* _WORKING DATA_
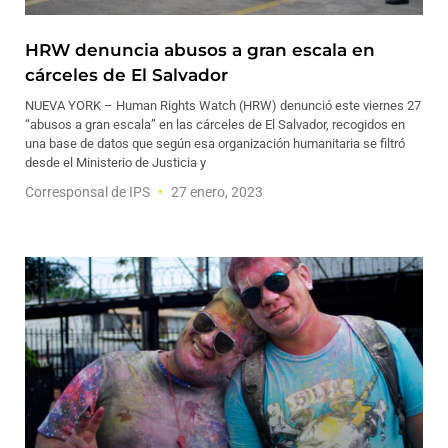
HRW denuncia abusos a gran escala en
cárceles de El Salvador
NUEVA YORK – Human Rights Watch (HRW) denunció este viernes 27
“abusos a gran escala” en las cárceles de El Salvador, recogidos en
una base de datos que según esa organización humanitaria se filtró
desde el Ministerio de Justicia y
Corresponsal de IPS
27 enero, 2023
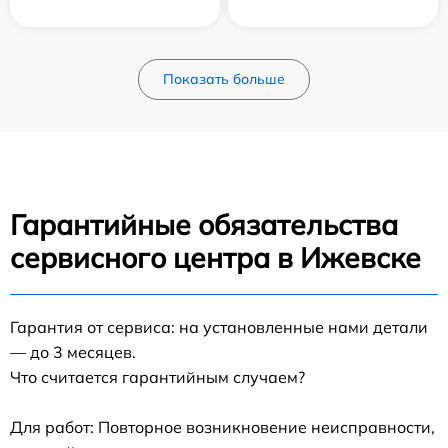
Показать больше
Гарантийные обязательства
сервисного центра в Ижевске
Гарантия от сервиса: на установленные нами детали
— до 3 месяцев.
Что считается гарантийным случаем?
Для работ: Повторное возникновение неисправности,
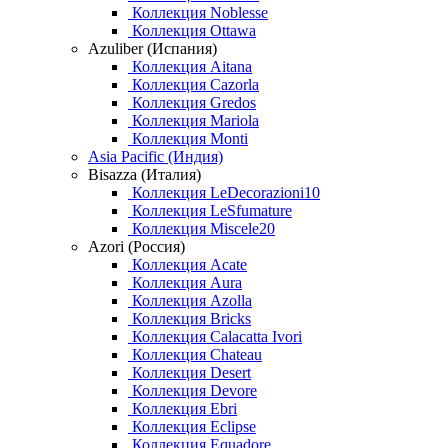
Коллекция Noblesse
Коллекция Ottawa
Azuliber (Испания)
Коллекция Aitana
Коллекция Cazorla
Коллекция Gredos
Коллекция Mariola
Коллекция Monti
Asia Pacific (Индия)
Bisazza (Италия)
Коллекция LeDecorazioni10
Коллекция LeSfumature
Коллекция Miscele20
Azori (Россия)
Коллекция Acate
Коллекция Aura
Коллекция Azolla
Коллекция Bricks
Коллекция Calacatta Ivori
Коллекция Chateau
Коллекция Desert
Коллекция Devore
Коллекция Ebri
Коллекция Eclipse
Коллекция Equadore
--
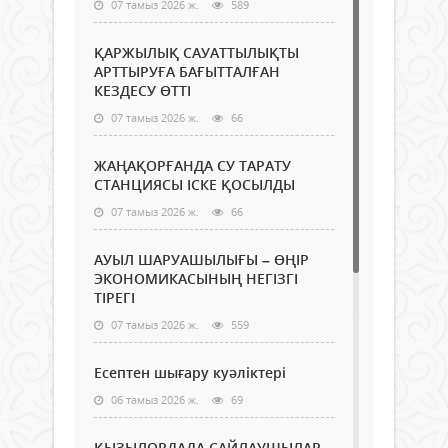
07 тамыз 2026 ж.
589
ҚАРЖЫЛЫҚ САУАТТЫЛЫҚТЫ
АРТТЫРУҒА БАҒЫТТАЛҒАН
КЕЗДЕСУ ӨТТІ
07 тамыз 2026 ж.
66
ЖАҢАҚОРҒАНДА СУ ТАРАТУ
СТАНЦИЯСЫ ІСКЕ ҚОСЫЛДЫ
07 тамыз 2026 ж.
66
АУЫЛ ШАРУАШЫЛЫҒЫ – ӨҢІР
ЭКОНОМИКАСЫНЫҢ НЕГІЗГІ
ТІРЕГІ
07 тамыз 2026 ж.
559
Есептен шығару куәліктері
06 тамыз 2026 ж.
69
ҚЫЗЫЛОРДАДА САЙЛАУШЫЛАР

* _EXERCISE INSTRUCTIONS_
Output only the lines above from the line that holds "NUEVA YORK –" through the line that holds "Коллекция Aitana", both ends included, and exclude pictures.

* _SOLUTION TO THIS EXERCISE_
NUEVA YORK – Human Rights Watch (HRW) denunció este viernes 27
“abusos a gran escala” en las cárceles de El Salvador, recogidos en
una base de datos que según esa organización humanitaria se filtró
desde el Ministerio de Justicia y
Corresponsal de IPS
27 enero, 2023
Показать больше
Гарантийные обязательства
сервисного центра в Ижевске
Гарантия от сервиса: на установленные нами детали
— до 3 месяцев.
Что считается гарантийным случаем?
Для работ: Повторное возникновение неисправности,
Коллекция Noblesse
Коллекция Ottawa
Azuliber (Испания)
Коллекция Aitana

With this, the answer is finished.